When Reds pitcher Johnny Cueto went all Jet Li on Jason LaRue’s face on Aug. 10, kicking the St. Louis catcher onto the disabled list during a mid-fight scrum, everybody’s eyes quickly turned toward the teams’ next meeting—which happened over the weekend.
Anticipation can be a wondrous thing.
This particular anticipation, of course, was short-circuited when the Reds rotation shook out (inadvertently or otherwise) so that Cueto was not scheduled to face the Cardinals.
Cueto would have served as the most obvious target in recent memory, and Reds manager Dusty Baker opted to delay the inevitable; because it was the final meeting for the teams this season (barring a potential showdown in the playoffs), any retribution the Cardinals are able to inflict will have to wait for next year.
There had already been talk that the Reds might try to limit the pitcher’s visibility over the course of the weekend, but Cueto took things a step further, leaving the country with team permission to attend the funeral of an uncle in the Dominican Republic.
Since the fight, LaRue’s injuries—reported as concussion syndromes—have knocked him out for the season. Cueto was suspended seven games for his actions, essentially missing one start in the process.

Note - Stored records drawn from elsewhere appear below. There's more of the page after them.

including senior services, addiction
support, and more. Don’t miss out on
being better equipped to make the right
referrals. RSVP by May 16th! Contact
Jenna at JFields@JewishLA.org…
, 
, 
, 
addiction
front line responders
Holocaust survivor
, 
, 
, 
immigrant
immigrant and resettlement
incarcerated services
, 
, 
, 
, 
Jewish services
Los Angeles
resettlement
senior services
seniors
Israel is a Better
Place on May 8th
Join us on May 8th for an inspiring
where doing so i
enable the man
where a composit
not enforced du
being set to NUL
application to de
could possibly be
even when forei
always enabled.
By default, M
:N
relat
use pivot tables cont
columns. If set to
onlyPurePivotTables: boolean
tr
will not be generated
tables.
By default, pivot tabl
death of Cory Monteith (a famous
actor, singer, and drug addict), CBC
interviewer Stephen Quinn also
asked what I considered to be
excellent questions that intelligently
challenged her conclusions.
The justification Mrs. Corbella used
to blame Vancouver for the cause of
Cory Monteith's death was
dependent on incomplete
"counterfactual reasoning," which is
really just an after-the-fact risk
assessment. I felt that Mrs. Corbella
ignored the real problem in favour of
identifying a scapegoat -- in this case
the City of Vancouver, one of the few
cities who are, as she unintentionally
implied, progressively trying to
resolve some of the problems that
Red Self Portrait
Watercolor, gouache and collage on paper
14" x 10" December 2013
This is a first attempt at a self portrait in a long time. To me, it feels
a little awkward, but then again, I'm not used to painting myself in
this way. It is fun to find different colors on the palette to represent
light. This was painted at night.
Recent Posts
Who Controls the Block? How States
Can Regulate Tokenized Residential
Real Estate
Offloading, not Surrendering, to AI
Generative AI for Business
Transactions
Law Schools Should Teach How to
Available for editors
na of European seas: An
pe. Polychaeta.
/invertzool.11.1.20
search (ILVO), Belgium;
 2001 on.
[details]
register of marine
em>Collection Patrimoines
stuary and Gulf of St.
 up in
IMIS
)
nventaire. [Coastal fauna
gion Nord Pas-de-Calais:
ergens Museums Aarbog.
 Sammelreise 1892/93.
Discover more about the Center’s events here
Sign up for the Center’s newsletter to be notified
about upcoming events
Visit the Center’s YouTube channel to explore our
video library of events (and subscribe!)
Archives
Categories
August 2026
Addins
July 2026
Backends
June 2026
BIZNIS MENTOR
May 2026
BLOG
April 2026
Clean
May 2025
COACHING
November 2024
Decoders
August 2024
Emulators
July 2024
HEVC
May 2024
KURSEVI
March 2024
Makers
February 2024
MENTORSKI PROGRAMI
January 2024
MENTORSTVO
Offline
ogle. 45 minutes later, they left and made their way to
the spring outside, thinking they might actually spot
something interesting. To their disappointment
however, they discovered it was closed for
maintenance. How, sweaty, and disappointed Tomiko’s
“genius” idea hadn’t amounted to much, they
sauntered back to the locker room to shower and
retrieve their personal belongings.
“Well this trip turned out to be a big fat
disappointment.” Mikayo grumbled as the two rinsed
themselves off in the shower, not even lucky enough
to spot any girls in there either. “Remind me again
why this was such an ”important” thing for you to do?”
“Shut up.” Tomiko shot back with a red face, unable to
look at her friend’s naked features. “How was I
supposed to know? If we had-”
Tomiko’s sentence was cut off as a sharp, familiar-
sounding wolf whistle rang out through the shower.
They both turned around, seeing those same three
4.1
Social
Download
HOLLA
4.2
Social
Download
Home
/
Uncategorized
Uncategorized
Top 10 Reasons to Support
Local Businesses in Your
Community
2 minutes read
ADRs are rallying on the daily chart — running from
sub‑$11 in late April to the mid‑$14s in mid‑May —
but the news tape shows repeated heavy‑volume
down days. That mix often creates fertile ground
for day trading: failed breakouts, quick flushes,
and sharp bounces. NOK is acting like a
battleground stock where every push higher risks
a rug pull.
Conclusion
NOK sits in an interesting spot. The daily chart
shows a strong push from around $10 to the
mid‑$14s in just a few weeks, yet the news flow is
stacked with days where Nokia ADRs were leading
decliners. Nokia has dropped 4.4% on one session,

The suspension also Baker the leeway to mix and match where in the rotation he reinserted Cueto (which he did in conjunction with figuring out how to reduce the work on fatigued rookie Mike Leake), the better to have the pitcher avoid St. Louis.
It wouldn’t be the first time such juggling has occurred. After Roger Clemens bounced a fastball off Mike Piazza‘s helmet in 2000, Yankees manager Joe Torre arranged his pitching rotation to ensure that Clemens was his Game 2 starter at Yankee Stadium, despite the fact that he was the Yankees’ best pitcher that year. This made Clemens the only member of the four-man World Series rotation to avoid pitching at Shea (where he would have been an obvious target the moment he stepped to the plate in the non-DH park).
“Did I juggle the rotation to keep him from pitching at Shea? Yeah, I probably did,” said Torre. “I’m not going to deny that. I didn’t need another soap opera.”